Présentation

Dès mai 2011, l’Union européenne (UE) a adopté les premières sanctions à l’encontre du régime syrien : à ce jour, plus de vingt paquets de sanctions ont été adoptés. Ces sanctions prévoient notamment un embargo sur les exportations de pétrole syrien à destination de l’Europe, des sanctions financières et commerciales, ainsi que le gel de fonds et des interdictions d’entrée sur le territoire de l’UE.

L’UE est également active sur le plan politique. Le conseil des affaires étrangères de l’UE du 19 novembre 2012 a salué la formation de la coalition nationale syrienne, dont les composantes constituent pour l’UE « des représentants légitimes des aspirations du peuple syrien ». A l’initiative de la France, le conseil des affaires étrangères de l’Union européenne a adopté le 21 octobre 2013 des conclusions qui soulignent l’impératif d’une solution politique en appelant toutes les parties à adhérer publiquement à un processus de transition crédible. Le conseil de sécurité des Nations unies a également rappelé à plusieurs reprises qu’il soutenait les efforts en ce sens de Staffan de Mistura, envoyé spécial pour les Nations unies en Syrie.

Sur le plan humanitaire, le montant total mobilisé par l’Union européenne depuis le début de la crise est de 5 milliards d’euros. Il permet de fournir en Syrie une aide médicale d’urgence, une assistance alimentaire et nutritionnelle, un approvisionnement en eau, des services d’assainissement et d’hygiène, un hébergement et des services logistiques.

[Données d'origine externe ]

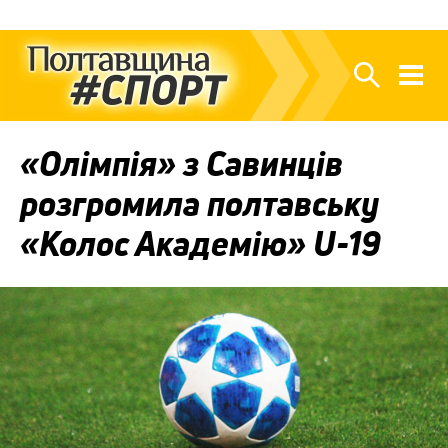
«Олімпія» з Савинців
розгромила полтавську
«Колос Академію» U-19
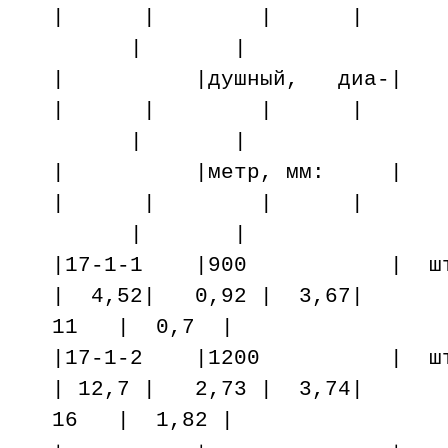
| | | |
| |
| |душный, д
| | | |
| |
| |метр, мм
| | | |
| |
|17-1-1 |900 | шт. 
| 4,52| 0,92 | 3,67|
11 | 0,7 |
|17-1-2 |1200 | шт.
| 12,7 | 2,73 | 3,74|
16 | 1,82 |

Dans les pays voisins, ces fonds permettent d’assurer une assistance humanitaire aux réfugiés syriens, notamment des soins de santé, des biens alimentaires, des abris, des kits d’hygiène, des services d’approvisionnement en eau et d’assainissement. En outre, l’UE s’est engagée à débloquer 1,3 milliard de dollars pour l’année 2017, lors de la conférence en soutien à la Syrie qui s’est tenue à Bruxelles en avril 2017.